ÁLBUM DE FAMÍLIA
Álbum de Família pode ser considerada uma evolução natural na temática de Nelson Rodrigues. Depois de mostrar a semi-consciência de Alaíde, em Vestido de Noiva, e o delírio de Sônia, em Valsa nº 6, nada mais natural do que um mergulho no inconsciente primitivo do homem. Em Álbum de Família, Nelson Rodrigues escolheu mostrar o cotidiano de uma família aparentemente comum, formada pelo casal, os quatro filhos e a tia solteirona. A normalidade do clã, porém, logo é desmistificado para o público. Não há uma única personagem que não perca sua máscara em algum momento da peça.
O incesto, grande tabu da humanidade, aparece aqui como uma das personagens principais. Glória, a filha, é apaixonada pelo pai; Edmundo, o filho, é apaixonado pela mãe; Guilherme, o primogênito, castrou-se para não ameaçar a virgindade da irmã, por quem ainda é apaixonado; Jonas, o pai, compensa o amor irrealizável pela filha desvirginando meninas de 12 a 16 anos na própria casa; Dona Senhorinha, a mãe, é apaixonada pelo filho Nonô, louco que vive pelado pelos arredores da fazenda. Álbum de Família é, antes de tudo, uma peça freudiana. Nela aparecem típicos personagens de Freud, como Édipo, o garoto que se casa com a mãe, e Electra, a menina que não consegue superar seu amor pelo pai.

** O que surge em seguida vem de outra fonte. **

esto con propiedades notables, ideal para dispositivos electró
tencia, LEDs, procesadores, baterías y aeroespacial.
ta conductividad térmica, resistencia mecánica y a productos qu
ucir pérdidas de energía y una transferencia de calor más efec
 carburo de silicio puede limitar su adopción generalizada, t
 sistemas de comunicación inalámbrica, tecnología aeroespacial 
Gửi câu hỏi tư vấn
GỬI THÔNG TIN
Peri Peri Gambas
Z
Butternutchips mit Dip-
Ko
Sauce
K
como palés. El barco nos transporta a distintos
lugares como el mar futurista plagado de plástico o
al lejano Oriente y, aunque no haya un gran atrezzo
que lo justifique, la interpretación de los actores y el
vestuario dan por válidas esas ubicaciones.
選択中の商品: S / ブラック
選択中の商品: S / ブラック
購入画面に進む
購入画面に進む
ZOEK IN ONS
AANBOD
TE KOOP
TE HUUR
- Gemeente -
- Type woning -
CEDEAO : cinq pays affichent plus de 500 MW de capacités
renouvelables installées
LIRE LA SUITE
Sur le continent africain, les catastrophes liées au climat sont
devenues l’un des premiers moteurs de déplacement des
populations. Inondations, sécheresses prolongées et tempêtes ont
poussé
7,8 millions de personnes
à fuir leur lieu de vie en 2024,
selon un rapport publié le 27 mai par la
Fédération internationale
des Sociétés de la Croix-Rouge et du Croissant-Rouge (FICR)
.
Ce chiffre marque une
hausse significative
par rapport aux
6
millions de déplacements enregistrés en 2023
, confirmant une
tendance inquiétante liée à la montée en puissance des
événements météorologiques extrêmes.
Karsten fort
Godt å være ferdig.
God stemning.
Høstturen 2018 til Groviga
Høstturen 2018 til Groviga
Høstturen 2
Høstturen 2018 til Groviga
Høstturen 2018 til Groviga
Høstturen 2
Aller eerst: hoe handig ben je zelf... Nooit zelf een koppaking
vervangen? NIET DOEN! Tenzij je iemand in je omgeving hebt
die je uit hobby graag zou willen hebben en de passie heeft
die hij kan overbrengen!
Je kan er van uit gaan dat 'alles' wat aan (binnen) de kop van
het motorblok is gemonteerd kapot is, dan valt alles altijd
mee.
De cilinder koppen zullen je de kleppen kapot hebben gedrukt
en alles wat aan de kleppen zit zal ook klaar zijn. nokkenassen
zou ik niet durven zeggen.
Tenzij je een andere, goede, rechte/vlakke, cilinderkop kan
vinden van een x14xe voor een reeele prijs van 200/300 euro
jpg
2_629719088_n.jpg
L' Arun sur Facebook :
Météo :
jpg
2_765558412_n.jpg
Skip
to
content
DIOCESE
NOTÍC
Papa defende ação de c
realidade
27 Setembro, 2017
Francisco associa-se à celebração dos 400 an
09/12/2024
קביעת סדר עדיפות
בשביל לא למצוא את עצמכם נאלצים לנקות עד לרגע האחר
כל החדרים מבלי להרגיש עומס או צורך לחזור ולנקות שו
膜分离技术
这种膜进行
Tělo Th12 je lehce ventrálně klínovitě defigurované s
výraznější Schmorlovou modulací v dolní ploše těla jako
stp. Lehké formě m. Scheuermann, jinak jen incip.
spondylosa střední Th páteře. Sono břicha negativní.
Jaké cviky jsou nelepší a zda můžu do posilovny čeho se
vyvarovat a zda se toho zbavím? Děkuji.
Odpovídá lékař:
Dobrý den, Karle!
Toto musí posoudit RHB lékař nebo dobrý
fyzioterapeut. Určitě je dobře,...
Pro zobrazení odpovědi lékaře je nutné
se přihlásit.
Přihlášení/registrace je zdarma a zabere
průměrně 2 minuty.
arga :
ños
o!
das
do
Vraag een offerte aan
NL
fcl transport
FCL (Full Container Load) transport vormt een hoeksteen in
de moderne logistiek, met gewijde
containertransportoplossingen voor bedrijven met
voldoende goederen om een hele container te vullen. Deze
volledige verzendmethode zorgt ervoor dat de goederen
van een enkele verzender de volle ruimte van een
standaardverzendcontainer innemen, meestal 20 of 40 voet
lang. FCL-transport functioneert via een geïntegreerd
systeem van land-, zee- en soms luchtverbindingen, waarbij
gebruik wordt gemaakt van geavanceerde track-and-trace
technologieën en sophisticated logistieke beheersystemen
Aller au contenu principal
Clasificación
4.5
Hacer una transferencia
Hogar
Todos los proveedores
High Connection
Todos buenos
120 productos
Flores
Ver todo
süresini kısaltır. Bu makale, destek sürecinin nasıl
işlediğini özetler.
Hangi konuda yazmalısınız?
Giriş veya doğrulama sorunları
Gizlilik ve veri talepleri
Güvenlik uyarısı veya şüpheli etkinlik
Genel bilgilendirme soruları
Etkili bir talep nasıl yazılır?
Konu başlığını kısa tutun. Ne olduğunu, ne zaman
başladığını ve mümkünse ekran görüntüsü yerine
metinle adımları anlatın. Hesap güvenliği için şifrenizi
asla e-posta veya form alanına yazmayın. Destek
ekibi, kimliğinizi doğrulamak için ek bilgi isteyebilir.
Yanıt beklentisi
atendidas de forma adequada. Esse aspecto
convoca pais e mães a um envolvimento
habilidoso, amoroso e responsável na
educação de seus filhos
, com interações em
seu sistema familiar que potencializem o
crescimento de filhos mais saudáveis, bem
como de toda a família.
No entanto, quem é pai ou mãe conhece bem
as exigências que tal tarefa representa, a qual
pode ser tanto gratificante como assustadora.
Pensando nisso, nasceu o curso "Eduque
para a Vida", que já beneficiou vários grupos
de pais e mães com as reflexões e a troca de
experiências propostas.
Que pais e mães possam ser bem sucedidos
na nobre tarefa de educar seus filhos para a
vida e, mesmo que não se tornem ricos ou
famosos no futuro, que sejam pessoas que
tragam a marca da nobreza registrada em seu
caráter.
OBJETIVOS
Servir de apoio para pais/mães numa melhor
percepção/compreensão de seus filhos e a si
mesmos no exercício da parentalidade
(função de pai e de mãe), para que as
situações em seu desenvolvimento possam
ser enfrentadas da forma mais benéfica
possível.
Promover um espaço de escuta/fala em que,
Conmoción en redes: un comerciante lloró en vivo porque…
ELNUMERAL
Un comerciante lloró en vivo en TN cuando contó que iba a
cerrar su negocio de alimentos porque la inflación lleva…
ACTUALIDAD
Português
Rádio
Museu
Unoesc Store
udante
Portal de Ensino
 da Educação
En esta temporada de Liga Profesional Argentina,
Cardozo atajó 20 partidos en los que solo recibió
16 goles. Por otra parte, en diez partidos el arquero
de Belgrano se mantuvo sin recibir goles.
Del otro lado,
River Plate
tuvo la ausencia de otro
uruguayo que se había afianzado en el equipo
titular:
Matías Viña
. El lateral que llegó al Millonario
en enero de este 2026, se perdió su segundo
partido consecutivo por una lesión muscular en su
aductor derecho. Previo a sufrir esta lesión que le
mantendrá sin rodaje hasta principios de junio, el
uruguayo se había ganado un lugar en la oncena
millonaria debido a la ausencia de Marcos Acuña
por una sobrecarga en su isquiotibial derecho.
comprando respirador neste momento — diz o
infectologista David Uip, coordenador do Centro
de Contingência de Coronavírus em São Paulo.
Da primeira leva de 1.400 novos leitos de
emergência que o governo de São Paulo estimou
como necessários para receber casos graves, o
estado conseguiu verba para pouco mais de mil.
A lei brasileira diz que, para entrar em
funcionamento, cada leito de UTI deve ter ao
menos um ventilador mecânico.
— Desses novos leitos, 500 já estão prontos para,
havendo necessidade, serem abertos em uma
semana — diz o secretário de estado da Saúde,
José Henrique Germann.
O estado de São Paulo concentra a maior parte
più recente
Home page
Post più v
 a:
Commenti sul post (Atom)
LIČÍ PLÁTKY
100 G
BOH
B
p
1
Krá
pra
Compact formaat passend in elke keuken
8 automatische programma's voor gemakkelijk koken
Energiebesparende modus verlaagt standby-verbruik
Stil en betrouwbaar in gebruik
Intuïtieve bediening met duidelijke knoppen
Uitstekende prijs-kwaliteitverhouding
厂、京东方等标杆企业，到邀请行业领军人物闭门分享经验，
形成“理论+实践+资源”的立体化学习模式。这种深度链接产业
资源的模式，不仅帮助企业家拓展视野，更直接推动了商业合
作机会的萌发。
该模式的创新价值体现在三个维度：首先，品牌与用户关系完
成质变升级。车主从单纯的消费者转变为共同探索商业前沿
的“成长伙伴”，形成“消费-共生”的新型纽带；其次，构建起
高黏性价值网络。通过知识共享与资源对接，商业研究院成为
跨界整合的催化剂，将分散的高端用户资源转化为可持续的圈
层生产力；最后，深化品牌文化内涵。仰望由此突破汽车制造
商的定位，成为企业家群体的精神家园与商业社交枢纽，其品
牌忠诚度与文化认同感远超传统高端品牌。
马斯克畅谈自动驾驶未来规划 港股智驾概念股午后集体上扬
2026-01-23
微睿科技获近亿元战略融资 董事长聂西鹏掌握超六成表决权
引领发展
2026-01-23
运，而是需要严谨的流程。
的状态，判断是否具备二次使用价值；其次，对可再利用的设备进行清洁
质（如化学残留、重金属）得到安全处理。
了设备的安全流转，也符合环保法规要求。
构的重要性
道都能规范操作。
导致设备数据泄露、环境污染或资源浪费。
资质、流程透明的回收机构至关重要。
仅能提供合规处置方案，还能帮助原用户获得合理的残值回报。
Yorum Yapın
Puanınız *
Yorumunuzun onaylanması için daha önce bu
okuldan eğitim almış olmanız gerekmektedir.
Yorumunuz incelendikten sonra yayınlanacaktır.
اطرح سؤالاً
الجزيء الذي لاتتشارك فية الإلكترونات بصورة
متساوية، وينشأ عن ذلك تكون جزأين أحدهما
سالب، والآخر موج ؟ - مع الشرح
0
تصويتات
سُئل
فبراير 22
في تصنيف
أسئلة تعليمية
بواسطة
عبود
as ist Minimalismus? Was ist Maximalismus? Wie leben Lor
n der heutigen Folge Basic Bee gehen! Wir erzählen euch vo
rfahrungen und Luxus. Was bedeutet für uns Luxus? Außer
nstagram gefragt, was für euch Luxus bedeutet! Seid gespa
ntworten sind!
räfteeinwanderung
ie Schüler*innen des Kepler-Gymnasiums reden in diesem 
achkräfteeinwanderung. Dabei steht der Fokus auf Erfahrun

Neste contexto, não existe a mínima possibilidade de as personagens de Álbum de Família parecerem pessoas comuns. Representando arquétipos da psicologia, elas simbolizam idéias como o impulso natural ao incesto, a paixão carnal entre irmãos, a sexualidade instintiva e a frigidez. Extremamente ousada para a época, a peça inaugurou um novo filão na dramaturgia de Nelson Rodrigues: o teatro desagradável. Aterrorizada com “a torpeza, a incapacidade literária, a falta de nobreza, o sacrilégio e a imoralidade”, a censura do governo getulista segurou o texto e não liberou nem sob protestos de vários intelectuais da época. Manuel Bandeira, já considerado um dos melhores poetas do Brasil, saiu em defesa de Nelson Rodrigues com um artigo onde garantia que o autor de Álbum de Família era, de longe, o maior poeta dramático que já apareceu na literatura brasileira.